0

Basically what I want to do is take two lists of objects and based on some test and divide them into two lists depending on whether the result is True or False. Sort of what filter() does, except that instead of determining if it's in or out it determines which list/iterator to go to. I've made this attempt using itertools.groupby():

import random
from itertools import groupby

class FooObject(object):
    def __init__(self):
        self.key = random.choice((True, False))

    def __repr__(self):
        return '<Foo: %s>' % self.key

foos = [FooObject() for _ in range(10)]
left, right = [], []

groups = groupby(sorted(foos, key=lambda o: o.key), lambda o: o.key)
for k, group in groups:
    if k:
        right = list(group)
    else:
        left = list(group)

print left
print right

This gets the job done, but just wondering if there is a clearner/simpler way.

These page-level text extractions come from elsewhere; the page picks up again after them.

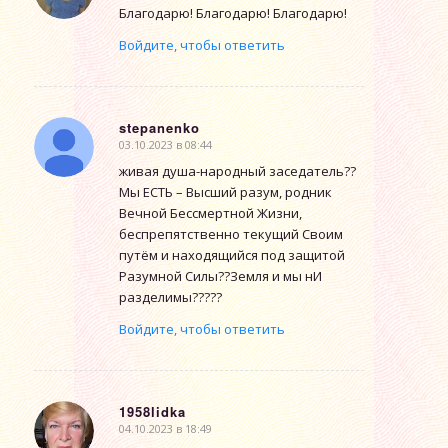
Благодарю! Благодарю! Благодарю!
Войдите, чтобы ответить
stepanenko
03.10.2023 в 08:44
говорит:
живая душа-народный заседатель??
Мы ЕСТЬ – Высший разум, родник
Вечной Бессмертной Жизни,
беспрепятственно текущий Своим
путём и находящийся под защитой
Разумной Силы??Земля и мы нИ
разделимы?????
Войдите, чтобы ответить
1958lidka
04.10.2023 в 18:49
говорит:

I realize I could use filter() (or the equivalent list comprehension) and do it in two passes, but what fun is that?

FatalError
  • 52,695
  • 14
  • 99
  • 116

2 Answers2

1

Here's a function that consumes the source only once and returns an dictionary-like object, each member of which is a generator, that yields values from the source as lazily as possible:

def partition(it, fun):

    class x(object):
        def __init__(self):
            self.buf = {}

        def flush(self, val):
            for p in self.buf.get(val, []):
                yield p
            self.buf.pop(val, None)

        def __getitem__(self, val):
            for p in self.flush(val): yield p
            while True:
                try:
                    p = next(it)
                except StopIteration:
                    break
                v = fun(p)
                if v == val:
                    yield p
                else:
                    self.buf.setdefault(v, []).append(p)
            for p in self.flush(val): yield p

    return x()

Example of use:

def primes(): # note that this is an endless generator
    yield 2
    p, n = [], 3
    while True:
        if all(n % x for x in p):
            p.append(n)
            yield n
        n += 2


p = partition(primes(), lambda x: x % 3)
# each member of p is endless as well

for x in p[1]:
    print x
    if x > 200: break

for x in p[2]:
    print x
    if x > 200: break
georg
  • 211,518
  • 52
  • 313
  • 390
1

If you only have 2 buckets, you can use a ternary:

d={'left':[],'right':[]}
for e in (random.random() for i in xrange(50)):
    d['left' if e<0.5 else 'right'].append(e)

With more than 2 buckets, use a function that returns keys already defined or use a default dict with a list:

def f(i):
   return int(i*10)

DoL=defaultdict(list)
for e in (random.random() for i in xrange(50)):
   DoL[f(e)].append(e)
the wolf
  • 34,510
  • 13
  • 53
  • 71